Tell Me Another Story!
Scheherazade spins quite a yarn
by Jason BookerSet in an unspecific Middle Eastern locale and moved to a more contemporary but unstated time, this Scheherazade, teller of tales who stays alive for 1001 nights, maintains the basic storyline while delving into the human connections behind what the audience may know. This Scheherazade, played masterfully by the quick and clever Lindsey Clark, has a beautiful sister (Heather Marie Annis) after whom everyone lusts. In order to save her sister from a hasty one-night-stand marriage with the handsome but crazy Shahriyar (Steven McCarthy), Scheherazade continues to tell a story for nearly three years, from twilight until sunrise, always leaving her audience at a cliff-hanger so that they must keep her alive one more night to hear the ending.
Strangely, the way theatre works, telling a story onstage is often suicide for a playwright, since it involves so much backstory and so little action. Here, Johnnie Walker proves otherwise.
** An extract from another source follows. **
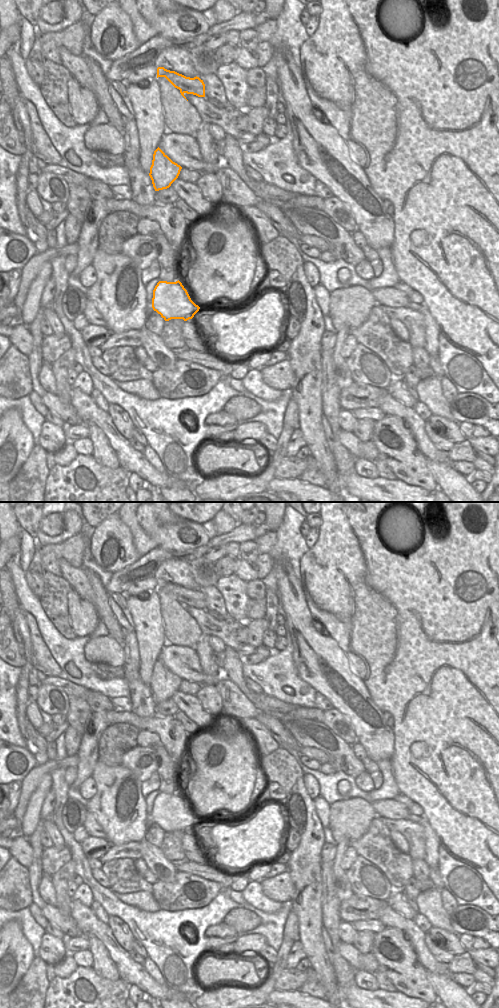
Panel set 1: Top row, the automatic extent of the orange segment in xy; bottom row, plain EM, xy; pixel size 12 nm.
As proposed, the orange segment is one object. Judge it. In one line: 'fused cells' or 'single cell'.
fused cells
He has streamlined the fables that Scheherazade narrates to their essentials and keeps the pace flowing. Director Morgan Norwich knows exactly the right amount of shtick to add to these fanciful, fictional moments to hold the audience’s attention. However, when the story tries to have action in the present, it tends to lose focus: people talk and stand instead of weaving a web of taut interest. When the story jumps from the beginning of Scheherazade’s reign to the end, there’s a baffling transition of nearly a minute where people walk across the stage and nothing really changes. Right about that time, the energy in the show deflated and this reviewer could not wait until someone (anyone!) met a funny and horrible end. There is only one moment of life in the last 20 minutes of the show and, once again, it involves a character, played by the suave Christopher Fowler, telling his backstory.
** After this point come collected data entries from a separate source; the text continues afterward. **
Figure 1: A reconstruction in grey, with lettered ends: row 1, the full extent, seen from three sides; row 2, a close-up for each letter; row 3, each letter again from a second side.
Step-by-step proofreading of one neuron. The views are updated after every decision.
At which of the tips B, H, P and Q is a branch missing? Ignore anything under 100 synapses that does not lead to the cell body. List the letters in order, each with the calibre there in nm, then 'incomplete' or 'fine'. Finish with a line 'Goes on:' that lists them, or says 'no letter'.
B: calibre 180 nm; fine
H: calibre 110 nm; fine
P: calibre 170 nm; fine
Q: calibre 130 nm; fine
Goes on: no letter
The design is simple but effective, using symbolic white for the sisters’ clothes and colourful scarves in inventive ways to differentiate the women of the chorus. There is some minimal (and unnecessary) use of projections and a large white bed that sees a lot of use. Lighting is sometimes dim or shadowy, even when it isn’t a moody or evening scene, while it often just feels undistinguishably bright.
Sex onstage is a terribly tricky thing to negotiate. Sometimes it wants to be erotic and stimulating, others it wants to be horrific and violent. Often, due to the actors’ sensibilities and the proximity of the audience, neither works quite right. In Scheherazade, the sexual blocking tries to be comical, but often looks sloppy as clothes are falling off the actors and the simulated grinding and moans just seem forced and predictable.
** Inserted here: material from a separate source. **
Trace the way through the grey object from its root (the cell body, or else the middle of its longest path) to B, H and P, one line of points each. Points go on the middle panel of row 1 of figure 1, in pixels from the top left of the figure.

Special shout out: this cast is huge for a Fringe show with 11 people, nonetheless, with her vocal delivery and comic timing, Kat Letwin stands out. Thank you for letting her have those punchlines! That said, the work of this cast is overall very strong, it’s just the script that could use some tightening to get it back under an hour and to keep the laughs and the sexy stuff rolling along.